Recent recitations of the comforting narrative by the German chancellor, Angela Merkel, and Britain's prime minister, David Cameron, garnered significant publicity. More attention needs to be paid to the mainstream racism it has given legitimacy to elsewhere in Europe. The former Dutch immigration minister Rita Verdonk proposed a system of "integration badges" for immigrants. The former Danish prime minister Anders Fogh Rasmussen declared a "battle of culture" against multiculturalism and Islam, and his culture minister, Brian Mikkelsen, explicitly targeted a "medieval Muslim culture" in Denmark.
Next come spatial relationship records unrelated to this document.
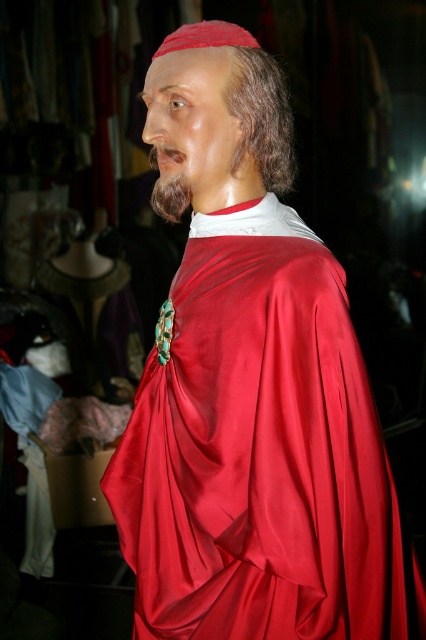
Question: In this image, where is satin red robe at center located relative to brown fuzzy beard at center?

Choices:
 (A) above
 (B) below

Answer: (B)

Question: Which is farther from the brown fuzzy beard at center?

Choices:
 (A) dark brown silky hair at upper center
 (B) satin red robe at center

Answer: (B)

Question: Based on their relative distances, which object is farther from the dark brown silky hair at upper center?

Choices:
 (A) satin red robe at center
 (B) brown fuzzy beard at center

Answer: (A)

Question: Which is nearer to the dark brown silky hair at upper center?

Choices:
 (A) satin red robe at center
 (B) brown fuzzy beard at center

Answer: (B)

Question: Is the position of satin red robe at center less distant than that of dark brown silky hair at upper center?

Choices:
 (A) no
 (B) yes

Answer: (B)

Question: Where is satin red robe at center located in relation to dark brown silky hair at upper center in the image?

Choices:
 (A) right
 (B) left

Answer: (B)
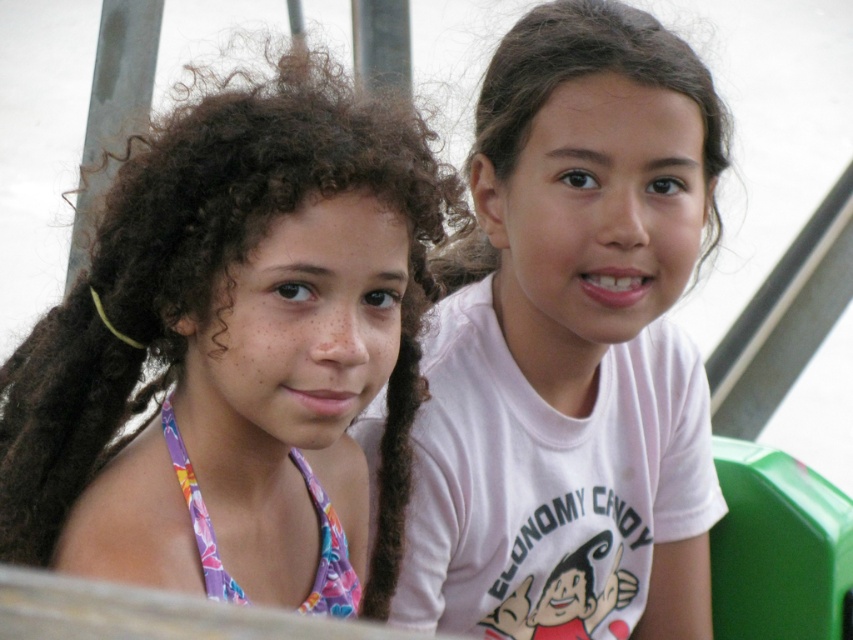
Question: Among these objects, which one is nearest to the camera?

Choices:
 (A) multicolored fabric bikini top at lower left
 (B) white matte shirt at center

Answer: (A)

Question: Does matte purple swimsuit at left have a larger size compared to white matte shirt at center?

Choices:
 (A) no
 (B) yes

Answer: (A)

Question: Which point appears closest to the camera in this image?

Choices:
 (A) (294, 417)
 (B) (650, 449)

Answer: (A)

Question: Is matte purple swimsuit at left to the left of white matte shirt at center from the viewer's perspective?

Choices:
 (A) yes
 (B) no

Answer: (A)

Question: Among these points, which one is farthest from the camera?

Choices:
 (A) (358, 205)
 (B) (622, 573)

Answer: (B)

Question: Does matte purple swimsuit at left have a lesser width compared to multicolored fabric bikini top at lower left?

Choices:
 (A) yes
 (B) no

Answer: (B)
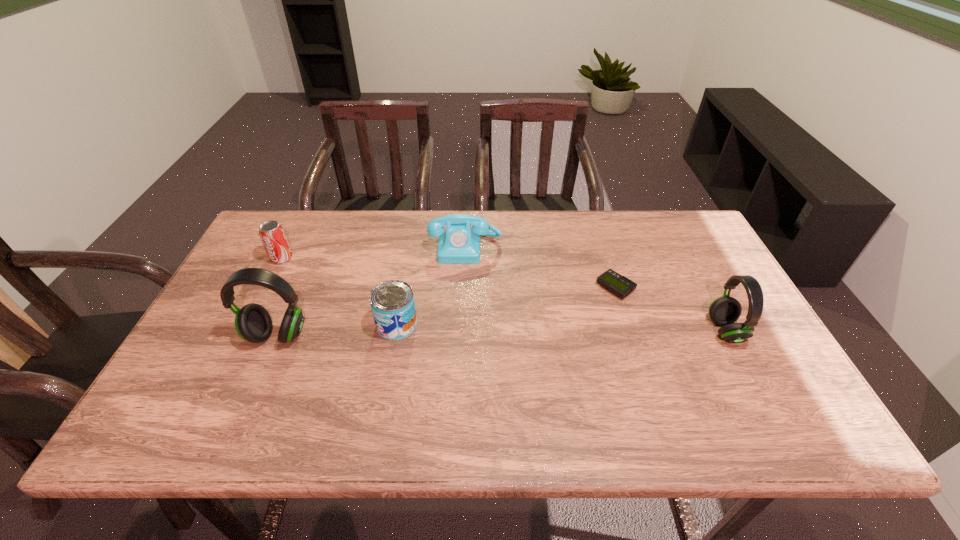
If equal spacing is the goal by inserting an additional headset among them, please point out a vacant space for this new headset. Please provide its 2D coordinates. Your answer should be formatted as a tuple, i.e. [(x, y)], where the tuple contains the x and y coordinates of a point satisfying the conditions above.

[(502, 333)]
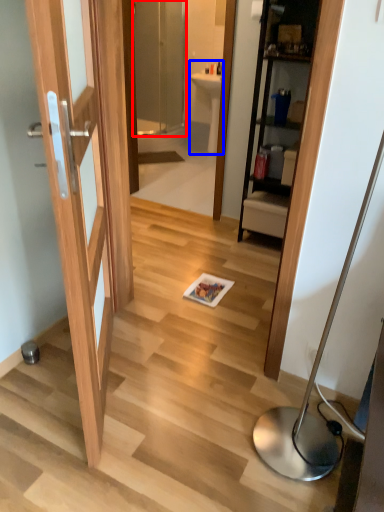
Question: Which object is closer to the camera taking this photo, screen door (highlighted by a red box) or sink (highlighted by a blue box)?

Choices:
 (A) screen door
 (B) sink

Answer: (A)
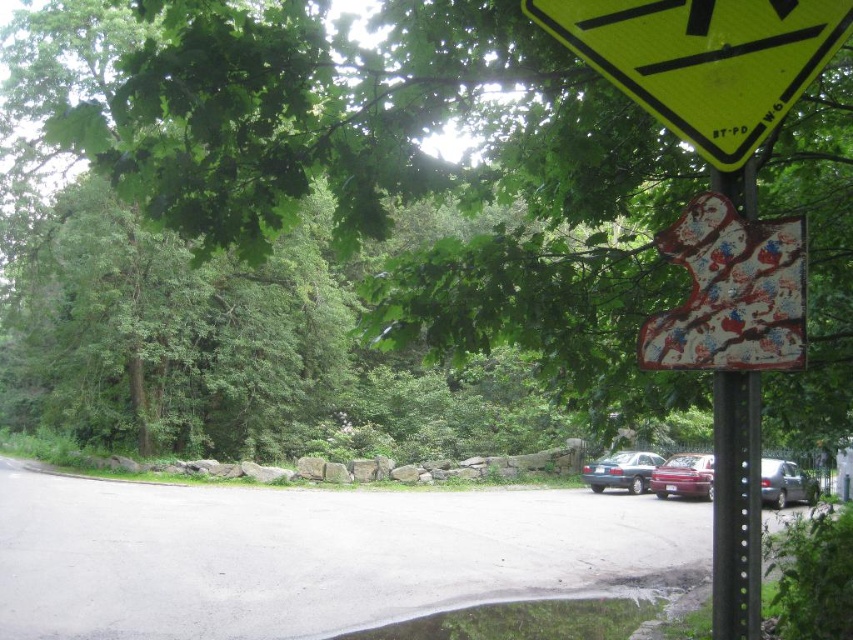
Which is above, matte blue sedan at center or shiny maroon sedan at lower right?

shiny maroon sedan at lower right

Is point (634, 454) less distant than point (709, 470)?

No, (634, 454) is further to viewer.

Locate an element on the screen. The height and width of the screenshot is (640, 853). matte blue sedan at center is located at coordinates (621, 470).

Where is `matte blue sedan at center`? The width and height of the screenshot is (853, 640). matte blue sedan at center is located at coordinates (621, 470).

Between green leafy tree at upper center and yellow reflective plastic triangle at upper right, which one appears on the right side from the viewer's perspective?

From the viewer's perspective, yellow reflective plastic triangle at upper right appears more on the right side.

Who is more forward, (138,284) or (587,40)?

Point (587,40) is more forward.

Between point (566, 342) and point (827, 8), which one is positioned in front?

Point (827, 8) is in front.

Image resolution: width=853 pixels, height=640 pixels. I want to click on green leafy tree at upper center, so click(323, 227).

Is black metal signpost at right bigger than shiny maroon sedan at lower right?

Incorrect, black metal signpost at right is not larger than shiny maroon sedan at lower right.

Can you confirm if black metal signpost at right is positioned to the right of shiny maroon sedan at lower right?

In fact, black metal signpost at right is to the left of shiny maroon sedan at lower right.

At what (x,y) coordinates should I click in order to perform the action: click on black metal signpost at right. Please return your answer as a coordinate pair (x, y). The height and width of the screenshot is (640, 853). Looking at the image, I should click on (x=735, y=506).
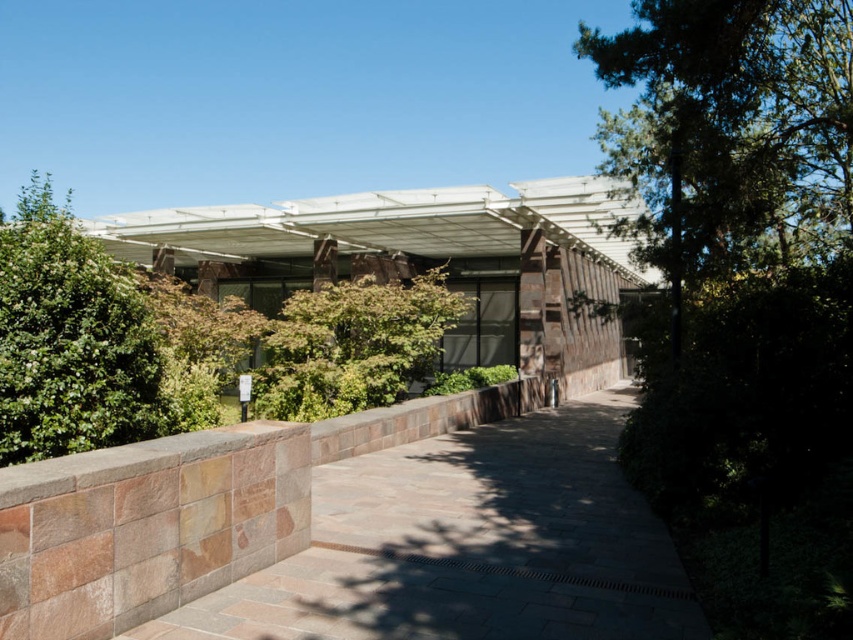
Question: Does green leafy bush at left have a lesser width compared to green leafy tree at center?

Choices:
 (A) yes
 (B) no

Answer: (B)

Question: Considering the relative positions of green leafy bush at left and green leafy tree at center in the image provided, where is green leafy bush at left located with respect to green leafy tree at center?

Choices:
 (A) below
 (B) above

Answer: (B)

Question: Does brown stone path at center lie in front of green leafy bush at left?

Choices:
 (A) yes
 (B) no

Answer: (A)

Question: Estimate the real-world distances between objects in this image. Which object is closer to the brown stone path at center?

Choices:
 (A) green leafy tree at center
 (B) green leafy bush at left

Answer: (A)

Question: Which of the following is the closest to the observer?

Choices:
 (A) green leafy bush at left
 (B) brown stone path at center
 (C) green leafy tree at center

Answer: (B)

Question: Which point is closer to the camera?

Choices:
 (A) brown stone path at center
 (B) green leafy bush at left

Answer: (A)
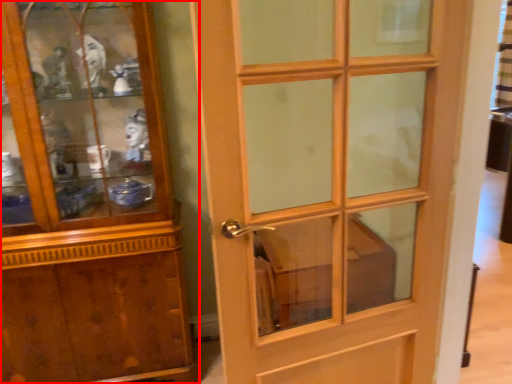
Question: Observing the image, what is the correct spatial positioning of cupboard (annotated by the red box) in reference to door?

Choices:
 (A) right
 (B) left

Answer: (B)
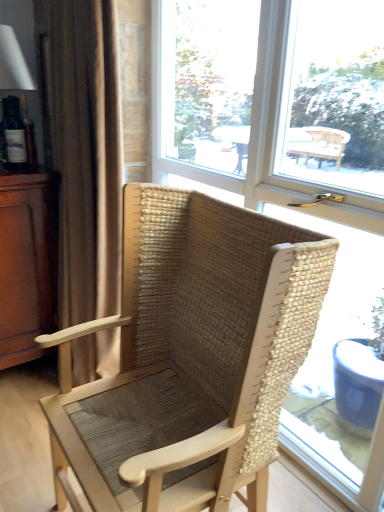
Question: Is transparent glass window at center surrounded by brown fabric curtain at left?

Choices:
 (A) no
 (B) yes

Answer: (A)

Question: Does brown fabric curtain at left have a greater width compared to transparent glass window at center?

Choices:
 (A) no
 (B) yes

Answer: (B)

Question: From a real-world perspective, is brown fabric curtain at left under transparent glass window at center?

Choices:
 (A) yes
 (B) no

Answer: (A)

Question: Considering the relative sizes of brown fabric curtain at left and transparent glass window at center in the image provided, is brown fabric curtain at left bigger than transparent glass window at center?

Choices:
 (A) no
 (B) yes

Answer: (A)

Question: Does brown fabric curtain at left have a greater height compared to transparent glass window at center?

Choices:
 (A) yes
 (B) no

Answer: (A)

Question: Does point (49, 313) appear closer or farther from the camera than point (274, 209)?

Choices:
 (A) closer
 (B) farther

Answer: (B)

Question: From the image's perspective, is brown wood dresser at left above or below transparent glass window at center?

Choices:
 (A) above
 (B) below

Answer: (B)

Question: Considering the positions of brown wood dresser at left and transparent glass window at center in the image, is brown wood dresser at left bigger or smaller than transparent glass window at center?

Choices:
 (A) small
 (B) big

Answer: (A)

Question: From a real-world perspective, is brown wood dresser at left physically located above or below transparent glass window at center?

Choices:
 (A) above
 (B) below

Answer: (B)

Question: Looking at the image, does natural woven wood chair at center seem bigger or smaller compared to brown wood dresser at left?

Choices:
 (A) big
 (B) small

Answer: (A)

Question: From their relative heights in the image, would you say natural woven wood chair at center is taller or shorter than brown wood dresser at left?

Choices:
 (A) short
 (B) tall

Answer: (B)

Question: In the image, is natural woven wood chair at center positioned in front of or behind brown wood dresser at left?

Choices:
 (A) behind
 (B) front

Answer: (B)

Question: From a real-world perspective, relative to brown wood dresser at left, is natural woven wood chair at center vertically above or below?

Choices:
 (A) above
 (B) below

Answer: (A)

Question: Is natural woven wood chair at center to the left or to the right of transparent glass window at center in the image?

Choices:
 (A) right
 (B) left

Answer: (B)

Question: Is natural woven wood chair at center inside or outside of transparent glass window at center?

Choices:
 (A) outside
 (B) inside

Answer: (A)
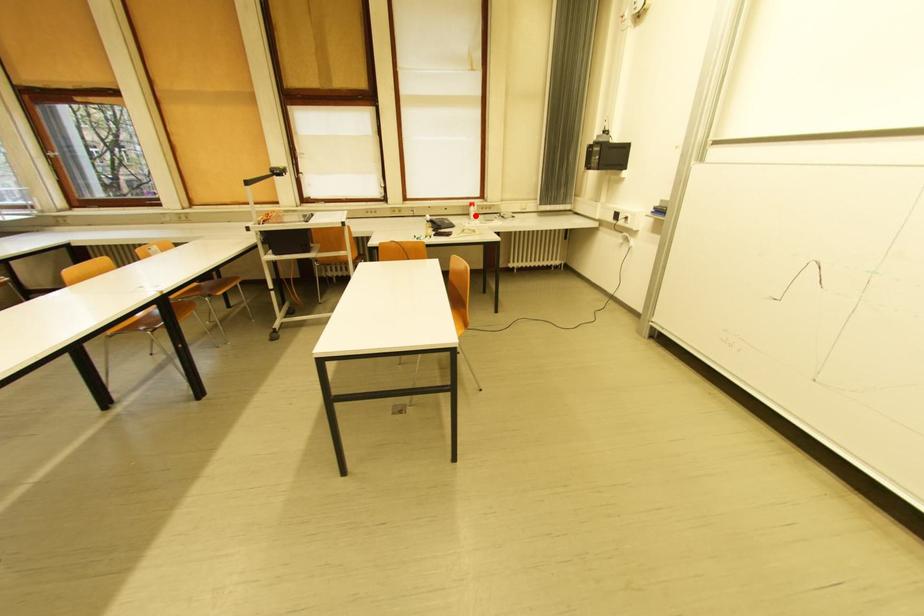
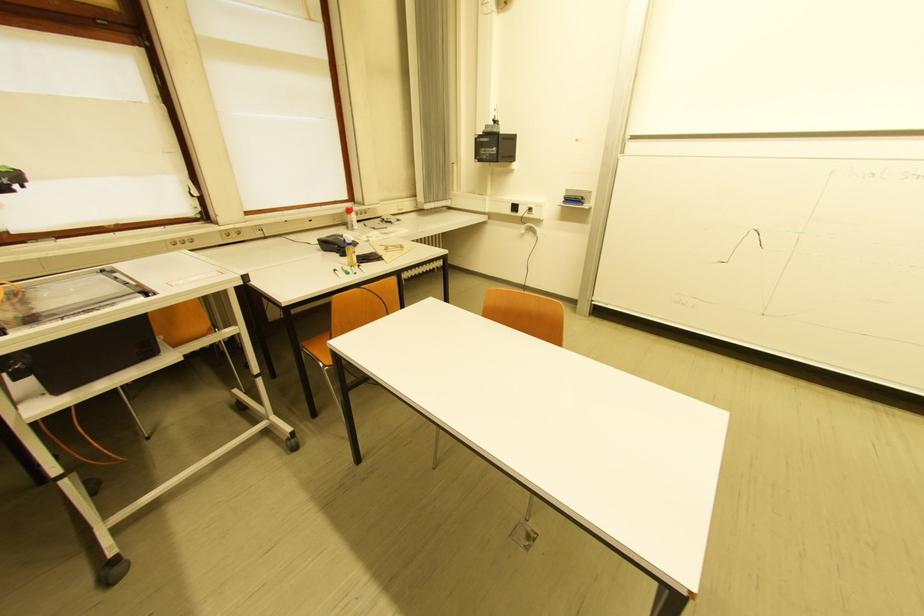
Where in the second image is the point corresponding to the highlighted location from the first image?

(351, 225)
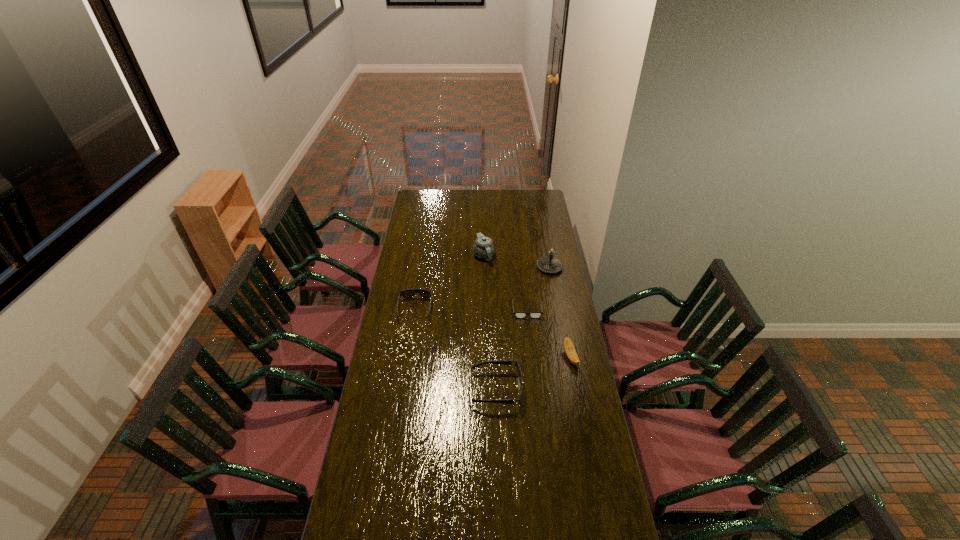
You are a GUI agent. You are given a task and a screenshot of the screen. Output one action in this format:
    pyautogui.click(x=<x>, y=<y>)
    Task: Click on the vacant space at the far edge of the desktop
    
    Given the screenshot: What is the action you would take?
    pyautogui.click(x=486, y=190)

Identify the location of vacant space at the left edge of the desktop. (420, 241).

You are a GUI agent. You are given a task and a screenshot of the screen. Output one action in this format:
    pyautogui.click(x=<x>, y=<y>)
    Task: Click on the free point at the right edge
    
    Given the screenshot: What is the action you would take?
    pyautogui.click(x=549, y=242)

The height and width of the screenshot is (540, 960). In order to click on vacant position at the far left corner of the desktop in this screenshot , I will do `click(416, 208)`.

At what (x,y) coordinates should I click in order to perform the action: click on free spot between the taller sunglasses and the chinaware. Please return your answer as a coordinate pair (x, y). Looking at the image, I should click on pyautogui.click(x=491, y=322).

Find the location of a particular element. Image resolution: width=960 pixels, height=540 pixels. vacant space in between the left sunglasses and the shortest object is located at coordinates (471, 310).

I want to click on free space between the fourth tallest object and the spectacles, so click(512, 349).

Where is `vacant space that is in between the candle and the chinaware`? The height and width of the screenshot is (540, 960). vacant space that is in between the candle and the chinaware is located at coordinates (516, 261).

This screenshot has width=960, height=540. Find the location of `blank region between the chinaware and the spectacles`. blank region between the chinaware and the spectacles is located at coordinates pyautogui.click(x=506, y=283).

This screenshot has width=960, height=540. What are the coordinates of `blank region between the chinaware and the candle` in the screenshot? It's located at (516, 261).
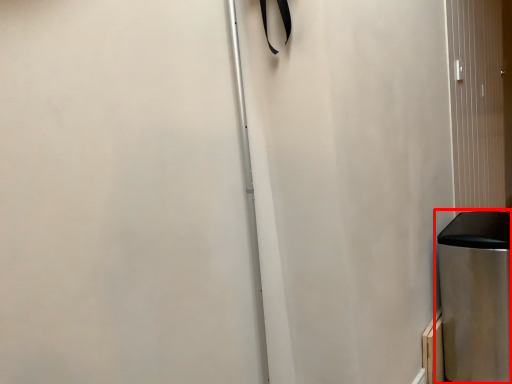
Question: From the image, what is the correct spatial relationship of waste container (annotated by the red box) in relation to screen door?

Choices:
 (A) right
 (B) left

Answer: (B)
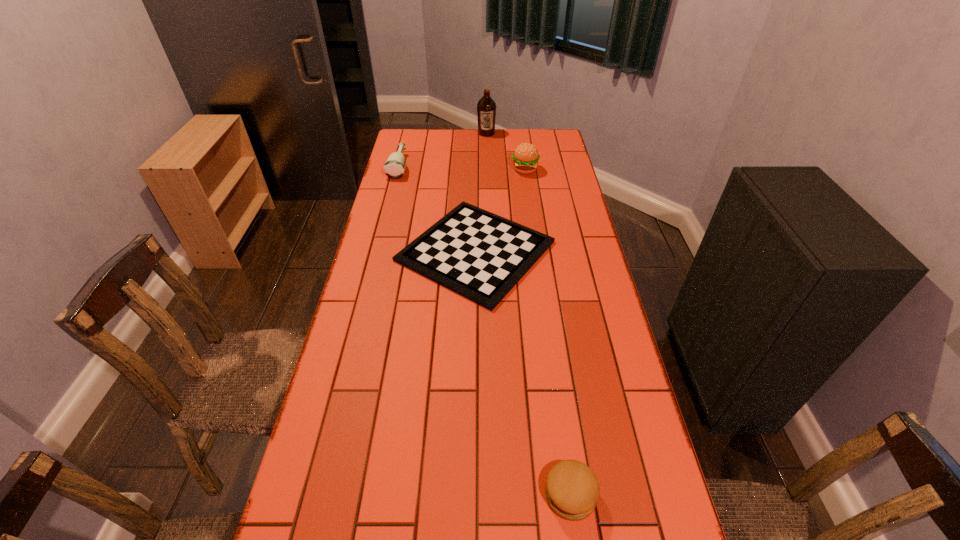
Where is `free spot located on the front of the fourth shortest object`? free spot located on the front of the fourth shortest object is located at coordinates pos(534,234).

At what (x,y) coordinates should I click in order to perform the action: click on vacant space situated on the right of the bottle. Please return your answer as a coordinate pair (x, y). The height and width of the screenshot is (540, 960). Looking at the image, I should click on (444, 166).

At what (x,y) coordinates should I click in order to perform the action: click on vacant point located 0.090m on the right of the second shortest object. Please return your answer as a coordinate pair (x, y). The height and width of the screenshot is (540, 960). Looking at the image, I should click on (638, 495).

I want to click on vacant space located 0.220m on the back of the fourth farthest object, so click(x=476, y=174).

Where is `olive oil that is at the far edge`? This screenshot has height=540, width=960. olive oil that is at the far edge is located at coordinates click(x=486, y=108).

This screenshot has width=960, height=540. Find the location of `bottle positioned at the far edge`. bottle positioned at the far edge is located at coordinates (394, 167).

Where is `bottle present at the left edge`? bottle present at the left edge is located at coordinates (394, 167).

Päivi Räsänen, the new Finnish interior minister, proposed prioritising Christian refugees in the interests of cohesion and to "prevent discrimination". While these examples are drawn from contexts now associated with far-right electoral successes, they illustrate how the alibi of an "utterly failed" multiculturalism has provided political capital to centrists and liberals for quite some time.
The political class should reflect before responding to the tragedy in Norway, particularly when "austerity" politics may make the scapegoating of immigrant-descended and Muslim groups worse. No easy connections can be made between the recorded thoughts of a killer and the complex circulation of political ideas. However, writers who have consistently warned of the need to defend an ailing civilisation have questions to answer when a massacre is explicitly justified in their terms. And mainstream politicians, content to lazily peddle an exaggerated story of multicultural excess and Muslim difference are not exempt from this criticism.